# PROBLEM DETAILS
Some of the lines below need repeating. Reproduce exactly those between the lines holding "Breast MRI, one axial slice. Position 38" and "(x=120, y=186) px", inclusive.
━━━ DATA ━━━
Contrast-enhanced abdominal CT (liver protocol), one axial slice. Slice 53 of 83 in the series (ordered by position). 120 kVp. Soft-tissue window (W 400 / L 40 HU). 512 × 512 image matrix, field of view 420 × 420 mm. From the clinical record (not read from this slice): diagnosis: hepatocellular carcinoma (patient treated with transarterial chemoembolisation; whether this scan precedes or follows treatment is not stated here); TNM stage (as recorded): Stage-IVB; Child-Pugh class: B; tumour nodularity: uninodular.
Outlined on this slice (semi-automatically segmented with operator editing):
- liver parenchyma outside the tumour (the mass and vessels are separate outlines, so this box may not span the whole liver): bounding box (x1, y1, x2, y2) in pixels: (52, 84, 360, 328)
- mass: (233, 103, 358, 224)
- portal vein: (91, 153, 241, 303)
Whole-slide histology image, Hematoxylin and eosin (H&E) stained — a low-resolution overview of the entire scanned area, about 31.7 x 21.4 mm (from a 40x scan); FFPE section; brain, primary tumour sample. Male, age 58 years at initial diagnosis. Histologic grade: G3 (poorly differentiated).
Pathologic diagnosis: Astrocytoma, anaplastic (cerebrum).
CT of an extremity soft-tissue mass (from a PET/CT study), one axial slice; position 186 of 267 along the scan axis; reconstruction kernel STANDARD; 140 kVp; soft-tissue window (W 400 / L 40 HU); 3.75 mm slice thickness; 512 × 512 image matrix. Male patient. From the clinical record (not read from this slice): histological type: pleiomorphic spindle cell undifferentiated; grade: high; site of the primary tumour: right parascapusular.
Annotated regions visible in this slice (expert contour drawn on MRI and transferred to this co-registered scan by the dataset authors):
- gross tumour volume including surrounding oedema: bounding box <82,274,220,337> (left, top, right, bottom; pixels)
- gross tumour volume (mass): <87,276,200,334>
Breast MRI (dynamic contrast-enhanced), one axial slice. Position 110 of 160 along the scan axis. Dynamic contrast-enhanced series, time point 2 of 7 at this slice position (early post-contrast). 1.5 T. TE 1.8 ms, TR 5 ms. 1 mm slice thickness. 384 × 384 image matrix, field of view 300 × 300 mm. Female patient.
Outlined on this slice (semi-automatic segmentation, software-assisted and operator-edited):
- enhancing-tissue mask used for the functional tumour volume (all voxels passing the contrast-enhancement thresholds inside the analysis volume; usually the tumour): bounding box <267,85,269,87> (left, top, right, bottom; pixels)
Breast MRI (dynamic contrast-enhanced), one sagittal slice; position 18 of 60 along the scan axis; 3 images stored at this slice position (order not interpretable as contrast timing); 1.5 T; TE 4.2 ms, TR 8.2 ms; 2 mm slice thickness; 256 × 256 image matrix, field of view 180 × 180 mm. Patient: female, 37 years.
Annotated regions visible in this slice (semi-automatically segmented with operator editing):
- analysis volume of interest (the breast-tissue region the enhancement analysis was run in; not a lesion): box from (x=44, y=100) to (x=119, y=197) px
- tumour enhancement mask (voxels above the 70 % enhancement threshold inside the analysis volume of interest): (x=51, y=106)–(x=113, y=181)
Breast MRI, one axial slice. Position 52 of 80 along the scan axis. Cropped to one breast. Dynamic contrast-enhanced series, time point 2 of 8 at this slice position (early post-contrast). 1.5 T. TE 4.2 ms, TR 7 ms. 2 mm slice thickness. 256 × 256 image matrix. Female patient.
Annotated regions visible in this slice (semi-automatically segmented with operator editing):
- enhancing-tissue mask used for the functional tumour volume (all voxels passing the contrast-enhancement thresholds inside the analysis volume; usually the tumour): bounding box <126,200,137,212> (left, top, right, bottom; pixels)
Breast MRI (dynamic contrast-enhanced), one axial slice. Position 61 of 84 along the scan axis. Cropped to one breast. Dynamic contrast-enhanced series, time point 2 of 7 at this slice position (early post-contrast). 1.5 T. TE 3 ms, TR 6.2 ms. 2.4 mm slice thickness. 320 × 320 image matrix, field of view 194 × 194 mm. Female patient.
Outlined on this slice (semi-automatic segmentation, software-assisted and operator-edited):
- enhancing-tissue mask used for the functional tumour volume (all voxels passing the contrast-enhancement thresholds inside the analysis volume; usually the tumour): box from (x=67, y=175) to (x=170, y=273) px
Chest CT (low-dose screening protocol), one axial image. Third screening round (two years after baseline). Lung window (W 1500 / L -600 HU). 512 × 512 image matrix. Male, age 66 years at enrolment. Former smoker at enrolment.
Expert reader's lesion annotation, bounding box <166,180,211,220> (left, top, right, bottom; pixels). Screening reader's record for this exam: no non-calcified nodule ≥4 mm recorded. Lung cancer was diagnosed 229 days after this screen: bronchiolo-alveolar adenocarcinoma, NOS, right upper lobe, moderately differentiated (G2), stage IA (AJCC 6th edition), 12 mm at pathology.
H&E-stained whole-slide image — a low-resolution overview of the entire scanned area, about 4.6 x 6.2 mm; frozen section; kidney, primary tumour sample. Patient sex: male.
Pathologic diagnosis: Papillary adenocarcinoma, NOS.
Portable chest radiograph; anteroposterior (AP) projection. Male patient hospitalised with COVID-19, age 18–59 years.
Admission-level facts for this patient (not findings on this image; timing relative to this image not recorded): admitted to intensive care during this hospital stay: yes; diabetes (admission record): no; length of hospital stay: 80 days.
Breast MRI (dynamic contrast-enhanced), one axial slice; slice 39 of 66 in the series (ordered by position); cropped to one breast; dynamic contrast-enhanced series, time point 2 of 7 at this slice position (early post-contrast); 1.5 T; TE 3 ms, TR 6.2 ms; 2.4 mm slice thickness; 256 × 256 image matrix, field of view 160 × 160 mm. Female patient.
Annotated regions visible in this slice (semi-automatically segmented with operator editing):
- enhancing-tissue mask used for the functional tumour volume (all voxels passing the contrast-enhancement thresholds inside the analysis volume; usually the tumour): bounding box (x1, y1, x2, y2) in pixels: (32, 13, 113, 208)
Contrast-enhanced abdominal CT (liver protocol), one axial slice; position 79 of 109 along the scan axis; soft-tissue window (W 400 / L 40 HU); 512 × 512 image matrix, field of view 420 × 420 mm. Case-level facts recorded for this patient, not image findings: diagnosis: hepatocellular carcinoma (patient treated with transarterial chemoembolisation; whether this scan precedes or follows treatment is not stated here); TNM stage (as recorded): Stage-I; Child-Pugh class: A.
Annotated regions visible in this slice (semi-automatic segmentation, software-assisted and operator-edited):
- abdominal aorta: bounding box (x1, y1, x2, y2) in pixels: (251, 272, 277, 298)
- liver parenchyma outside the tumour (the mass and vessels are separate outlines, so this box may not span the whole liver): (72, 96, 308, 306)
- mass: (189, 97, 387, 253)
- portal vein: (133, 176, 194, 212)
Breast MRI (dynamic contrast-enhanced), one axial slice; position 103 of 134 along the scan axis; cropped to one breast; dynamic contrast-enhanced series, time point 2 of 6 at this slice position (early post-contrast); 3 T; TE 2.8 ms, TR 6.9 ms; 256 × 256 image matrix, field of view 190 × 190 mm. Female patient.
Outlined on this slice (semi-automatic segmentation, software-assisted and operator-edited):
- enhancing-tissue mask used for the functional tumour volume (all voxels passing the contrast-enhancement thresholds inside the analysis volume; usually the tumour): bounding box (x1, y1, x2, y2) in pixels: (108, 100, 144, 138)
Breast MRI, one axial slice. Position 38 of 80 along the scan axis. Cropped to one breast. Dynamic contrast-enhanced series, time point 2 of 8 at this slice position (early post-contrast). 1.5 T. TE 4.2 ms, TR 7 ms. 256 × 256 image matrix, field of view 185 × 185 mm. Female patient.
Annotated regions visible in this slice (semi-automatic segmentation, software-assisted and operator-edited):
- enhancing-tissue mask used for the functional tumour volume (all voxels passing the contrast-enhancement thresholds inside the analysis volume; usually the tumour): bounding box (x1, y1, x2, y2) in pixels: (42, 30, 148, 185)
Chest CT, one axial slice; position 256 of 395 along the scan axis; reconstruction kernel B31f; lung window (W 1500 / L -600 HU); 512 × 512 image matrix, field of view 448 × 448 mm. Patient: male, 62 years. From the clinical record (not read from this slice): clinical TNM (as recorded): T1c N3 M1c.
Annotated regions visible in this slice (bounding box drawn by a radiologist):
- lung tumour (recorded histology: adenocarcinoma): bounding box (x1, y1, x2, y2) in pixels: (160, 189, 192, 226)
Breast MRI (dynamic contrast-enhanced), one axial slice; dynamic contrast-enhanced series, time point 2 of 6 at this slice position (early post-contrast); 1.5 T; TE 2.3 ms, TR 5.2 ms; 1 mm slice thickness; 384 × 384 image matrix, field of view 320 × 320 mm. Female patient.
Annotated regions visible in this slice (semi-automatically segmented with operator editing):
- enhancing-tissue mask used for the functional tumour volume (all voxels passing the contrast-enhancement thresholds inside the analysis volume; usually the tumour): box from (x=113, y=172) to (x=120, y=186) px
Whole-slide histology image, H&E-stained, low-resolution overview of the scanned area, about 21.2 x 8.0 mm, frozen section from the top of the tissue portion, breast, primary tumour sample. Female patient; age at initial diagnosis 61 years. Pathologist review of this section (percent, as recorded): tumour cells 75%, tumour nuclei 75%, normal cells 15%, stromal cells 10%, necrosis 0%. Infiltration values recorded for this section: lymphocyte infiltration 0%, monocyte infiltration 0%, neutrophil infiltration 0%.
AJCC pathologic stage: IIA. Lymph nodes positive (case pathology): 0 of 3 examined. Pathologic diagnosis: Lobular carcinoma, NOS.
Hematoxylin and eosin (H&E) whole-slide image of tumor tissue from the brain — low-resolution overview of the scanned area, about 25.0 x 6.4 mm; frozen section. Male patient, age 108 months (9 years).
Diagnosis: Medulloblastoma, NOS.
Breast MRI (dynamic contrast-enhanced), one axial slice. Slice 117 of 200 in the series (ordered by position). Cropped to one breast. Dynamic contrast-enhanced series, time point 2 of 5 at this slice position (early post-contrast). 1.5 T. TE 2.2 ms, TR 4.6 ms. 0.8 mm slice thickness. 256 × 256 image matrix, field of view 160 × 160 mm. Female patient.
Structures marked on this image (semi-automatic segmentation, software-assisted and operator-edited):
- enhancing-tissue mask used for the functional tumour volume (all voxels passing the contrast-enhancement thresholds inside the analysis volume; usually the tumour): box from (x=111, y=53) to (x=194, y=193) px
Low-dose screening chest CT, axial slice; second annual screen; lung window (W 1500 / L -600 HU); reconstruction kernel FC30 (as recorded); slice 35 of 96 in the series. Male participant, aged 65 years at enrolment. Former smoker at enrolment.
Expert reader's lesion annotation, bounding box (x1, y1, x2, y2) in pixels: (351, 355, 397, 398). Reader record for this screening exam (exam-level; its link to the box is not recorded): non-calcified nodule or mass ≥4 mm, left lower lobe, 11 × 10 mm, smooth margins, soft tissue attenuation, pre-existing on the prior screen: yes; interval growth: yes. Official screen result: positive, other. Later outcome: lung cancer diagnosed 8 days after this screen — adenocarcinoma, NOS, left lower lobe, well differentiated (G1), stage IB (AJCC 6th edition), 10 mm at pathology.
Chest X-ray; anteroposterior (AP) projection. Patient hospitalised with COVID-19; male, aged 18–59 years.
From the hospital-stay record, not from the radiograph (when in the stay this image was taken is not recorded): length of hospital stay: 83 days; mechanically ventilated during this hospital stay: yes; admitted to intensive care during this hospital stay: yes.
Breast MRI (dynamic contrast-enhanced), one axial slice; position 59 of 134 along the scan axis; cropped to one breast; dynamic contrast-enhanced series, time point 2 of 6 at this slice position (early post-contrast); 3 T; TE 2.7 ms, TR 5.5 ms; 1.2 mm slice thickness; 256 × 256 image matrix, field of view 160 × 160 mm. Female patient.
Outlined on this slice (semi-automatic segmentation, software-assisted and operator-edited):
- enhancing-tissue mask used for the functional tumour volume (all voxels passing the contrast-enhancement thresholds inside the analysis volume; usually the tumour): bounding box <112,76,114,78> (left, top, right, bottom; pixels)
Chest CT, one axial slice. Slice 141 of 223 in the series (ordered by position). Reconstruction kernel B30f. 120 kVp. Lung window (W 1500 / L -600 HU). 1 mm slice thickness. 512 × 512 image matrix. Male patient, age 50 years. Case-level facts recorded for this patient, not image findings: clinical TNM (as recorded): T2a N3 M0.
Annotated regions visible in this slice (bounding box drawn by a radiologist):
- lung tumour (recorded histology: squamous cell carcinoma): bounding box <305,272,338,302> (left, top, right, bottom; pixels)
━━━
# THE COMPLETED TASK
Breast MRI, one axial slice. Position 38 of 80 along the scan axis. Cropped to one breast. Dynamic contrast-enhanced series, time point 2 of 8 at this slice position (early post-contrast). 1.5 T. TE 4.2 ms, TR 7 ms. 256 × 256 image matrix, field of view 185 × 185 mm. Female patient.
Annotated regions visible in this slice (semi-automatic segmentation, software-assisted and operator-edited):
- enhancing-tissue mask used for the functional tumour volume (all voxels passing the contrast-enhancement thresholds inside the analysis volume; usually the tumour): bounding box (x1, y1, x2, y2) in pixels: (42, 30, 148, 185)
Chest CT, one axial slice; position 256 of 395 along the scan axis; reconstruction kernel B31f; lung window (W 1500 / L -600 HU); 512 × 512 image matrix, field of view 448 × 448 mm. Patient: male, 62 years. From the clinical record (not read from this slice): clinical TNM (as recorded): T1c N3 M1c.
Annotated regions visible in this slice (bounding box drawn by a radiologist):
- lung tumour (recorded histology: adenocarcinoma): bounding box (x1, y1, x2, y2) in pixels: (160, 189, 192, 226)
Breast MRI (dynamic contrast-enhanced), one axial slice; dynamic contrast-enhanced series, time point 2 of 6 at this slice position (early post-contrast); 1.5 T; TE 2.3 ms, TR 5.2 ms; 1 mm slice thickness; 384 × 384 image matrix, field of view 320 × 320 mm. Female patient.
Annotated regions visible in this slice (semi-automatically segmented with operator editing):
- enhancing-tissue mask used for the functional tumour volume (all voxels passing the contrast-enhancement thresholds inside the analysis volume; usually the tumour): box from (x=113, y=172) to (x=120, y=186) px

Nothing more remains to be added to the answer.